My whole life, Nike has been known by its iconic swoosh logo. We all know it, and many of us wear it often. Heck, some people even have it permanently inked on their bodies.
In the 1980s, Nike built one of the most seminal brand partnerships with Chicago Bulls’ Michael Jordan, and through that, the widely-recognized Jumpman logo was born. At the time and for years to follow, the iconic logo was mostly associated with the coveted Jordan-branded shoes and the rising popularity of professional basketball in general.
From Swoosh to Jumpman
Over the last few decades, the Jumpman logo has been printed on many pieces of Nike apparel and gear. What’s interesting though, is that in just a few short recent years, that logo crossed over to other sports. Derek Jeter of the New York Yankees led the charge in wearing Jumpman batting gloves and cleats. To see the silhouette of Michael Jordan prominently displayed on a baseball player was, at first, a bit odd.

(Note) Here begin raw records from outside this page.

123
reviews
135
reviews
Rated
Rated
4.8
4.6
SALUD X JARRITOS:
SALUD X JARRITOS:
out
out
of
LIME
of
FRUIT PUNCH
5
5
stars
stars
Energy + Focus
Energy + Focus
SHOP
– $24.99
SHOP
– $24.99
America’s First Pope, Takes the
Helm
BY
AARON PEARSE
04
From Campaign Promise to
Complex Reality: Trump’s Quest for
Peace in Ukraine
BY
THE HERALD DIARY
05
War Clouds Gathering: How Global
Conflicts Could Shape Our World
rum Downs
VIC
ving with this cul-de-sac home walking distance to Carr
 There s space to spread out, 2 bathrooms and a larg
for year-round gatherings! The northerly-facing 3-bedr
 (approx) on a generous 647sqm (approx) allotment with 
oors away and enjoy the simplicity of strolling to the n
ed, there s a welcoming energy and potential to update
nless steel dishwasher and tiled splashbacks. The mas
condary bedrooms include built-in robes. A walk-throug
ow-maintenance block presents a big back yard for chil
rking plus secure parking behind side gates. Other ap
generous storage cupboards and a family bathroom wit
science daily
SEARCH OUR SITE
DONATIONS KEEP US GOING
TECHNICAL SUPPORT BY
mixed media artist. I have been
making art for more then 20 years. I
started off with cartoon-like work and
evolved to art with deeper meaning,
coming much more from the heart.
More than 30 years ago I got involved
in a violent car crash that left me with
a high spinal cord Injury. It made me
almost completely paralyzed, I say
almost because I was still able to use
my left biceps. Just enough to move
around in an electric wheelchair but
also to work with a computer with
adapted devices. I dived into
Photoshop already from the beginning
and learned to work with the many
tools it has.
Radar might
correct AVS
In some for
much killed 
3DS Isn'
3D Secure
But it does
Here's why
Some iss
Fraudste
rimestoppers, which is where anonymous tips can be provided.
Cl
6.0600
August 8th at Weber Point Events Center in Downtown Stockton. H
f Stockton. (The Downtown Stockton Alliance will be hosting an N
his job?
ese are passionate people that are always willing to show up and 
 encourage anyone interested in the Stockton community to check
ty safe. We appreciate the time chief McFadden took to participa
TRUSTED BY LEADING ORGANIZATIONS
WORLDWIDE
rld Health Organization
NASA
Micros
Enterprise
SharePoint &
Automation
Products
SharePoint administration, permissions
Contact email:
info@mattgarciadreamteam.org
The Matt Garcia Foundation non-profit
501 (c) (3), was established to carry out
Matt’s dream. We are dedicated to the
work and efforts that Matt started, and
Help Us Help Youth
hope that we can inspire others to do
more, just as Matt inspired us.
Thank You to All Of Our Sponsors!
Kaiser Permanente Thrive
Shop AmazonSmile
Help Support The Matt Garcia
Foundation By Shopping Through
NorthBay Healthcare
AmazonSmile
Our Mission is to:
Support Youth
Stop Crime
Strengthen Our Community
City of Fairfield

Then the University of Michigan football program adopted the logo, and now you see it on nearly every piece of equipment they wear. This also seemed a little odd at first. But after thinking about it, the Jumpman not only branded a basketball player, it has now entirely replaced the Nike swoosh on uniforms in other sports.
At this point, I no longer see a basketball player. I see Nike. Its branding evolved right before our eyes!
More than a logo
Somewhere along the way, the Jumpman logo began to symbolize more than just basketball, especially to the generation that grew up idolizing Michael Jordan (still the greatest of all time). His image in the Jumpman became a symbol of athleticism, sportsmanship and competitiveness. And that’s something all athletes — from football players to baseball players — can appreciate, and strive to emulate.
There’s a slim chance Nike predicted this shift, but they did have the foresight to listen to the pulse of the public. They allowed the Jumpman to become bigger than its original intention. And that’s the ultimate goal when it comes to logos — for them to gain a life of their own and serve as a symbol. Not all logos live up to the challenge, but with the right mix of creativity and luck, it does happen. The Jumpman proves it.